Alors qu’une partie de l’opinion tananarivienne s’attendait à ce que les rues soient désertées par les taxi-be et autres usagers à 4 roues et qu’une minorité voulait vivre une rue exceptionnellement piétonne, la surprise venait plutôt de l’Épiscopat catholique d’Antanimena qui a subi les conséquences d’un jet matinal de jet d’explosif. C’était vers 4h ou 4h 30, rapporte le gardien des lieux ce vendredi 9 mars 2012. Si les avertissements et interventions médiatiques du ministère de la Police et du patron de la Circonscription interrégionale de la Gendarmerie d’Antananarivo ont dissuadé les esprits malveillants ou terrorisants qui voulaient faire vivre des jets de pierres aux usagers de la route, les contrôles de police du grand rond point d’Antanimena n’ont pas empêché les « lanceurs de bombe » d’agir à quelque 100 mètres environ et de s’enfuir sans crainte. Selon les premières informations recueillies par la presse ce vendredi matin, un explosif a glissé et produit des étincelles dans la cour de l’Episcopat puis il y eut détonation, ébranlant et cassant les fenêtres ; le gardien et les occupants des lieux n’étaient pas sortis de l’enceinte mais ils ont entendu un véhicule rouler à vive allure. Les « lanceurs de bombe » étaient sans nul doute à bord d’un véhicule de marque et d’immatriculation inconnues.

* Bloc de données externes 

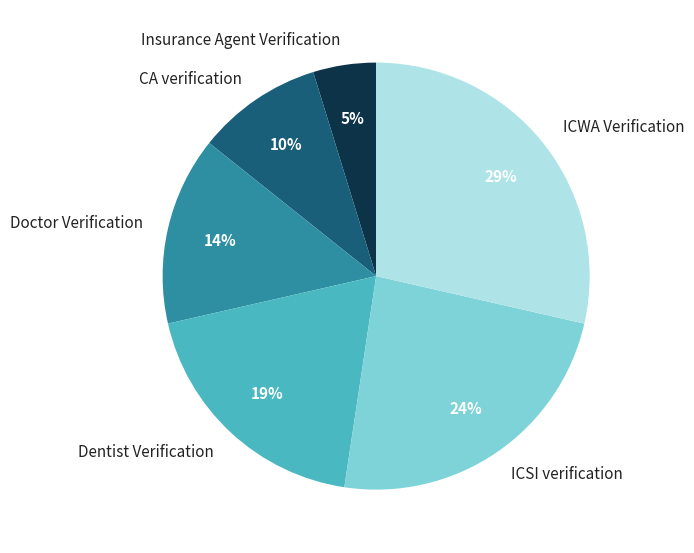

Which slice is the largest?

ICWA Verification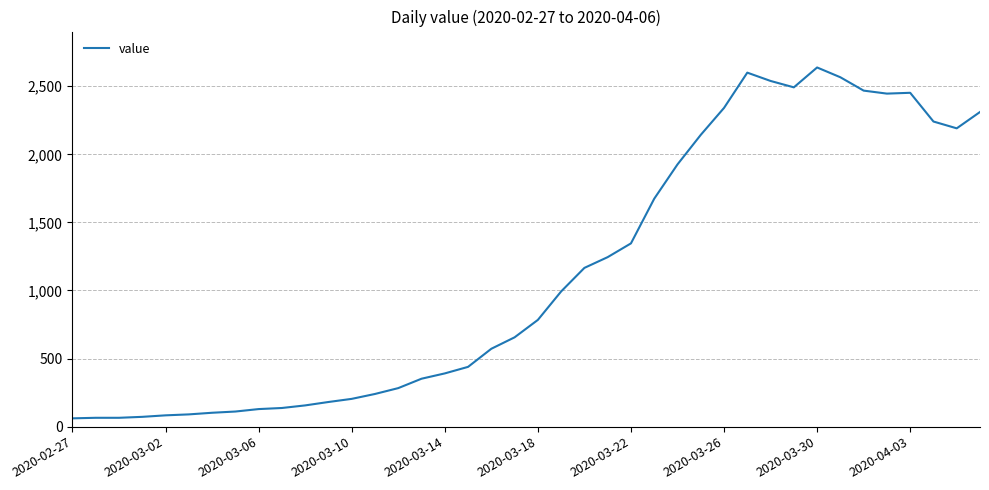

What is the smallest value displayed?

61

À la place des pierres et autres projectiles qui auraient pu faire des victimes, ce fut donc un explosif dont les spécialistes en armement refusent de définir la nature exacte –attendant les résultats des analyses balistiques comme ils disent– qui a fait des siennes contre cet édifice catholique qui a marqué l’histoire du régime Ravalomanana. Il faut rappeler que l’Episcopat d’Antanimena avait accueilli différents événements et médiations durant la crise en 2009, dont celui du 17 mars, pendant lequel les « mutins du CAPSAT » de l’époque avaient fait parler d’eux devant les représentants des chancelleries, les généraux à qui Marc Ravalomanana avaient confié le pouvoir et les médiateurs du FFKM. Le Pasteur Lala Rasendrahasina, président de la FJKM avait été tiré par la cravate et humilié par les tombeurs du régime Ravalomanana. Le commandant Charles de l’époque avait porté la main sur ce prélat ; mais il n’était pas le seul. Des diplomates étrangers et des personnalités malgaches y avaient passé un mauvais quart d’heure voyant la colère et la détermination des soldats favorables à Andry Rajoelina qui refusaient le directoire militaire ; Norbert Lala Ratsirahonana lui- même s’était éclipsé en vitesse, craignant que la situation ne dégénère en bain de sang.
Pour en revenir à ce vendredi 9 mars à l’Episcopat, l’explosion a brisé des vitres et a creusé un trou près de l’entrée et les éclats sont parvenus jusqu’aux étages. Aucune victime. Les hauts responsables de l’église catholique ont publié un communiqué relatant les faits et se sont abstenus d’émettre des commentaires. Une plainte contre X a été déposée.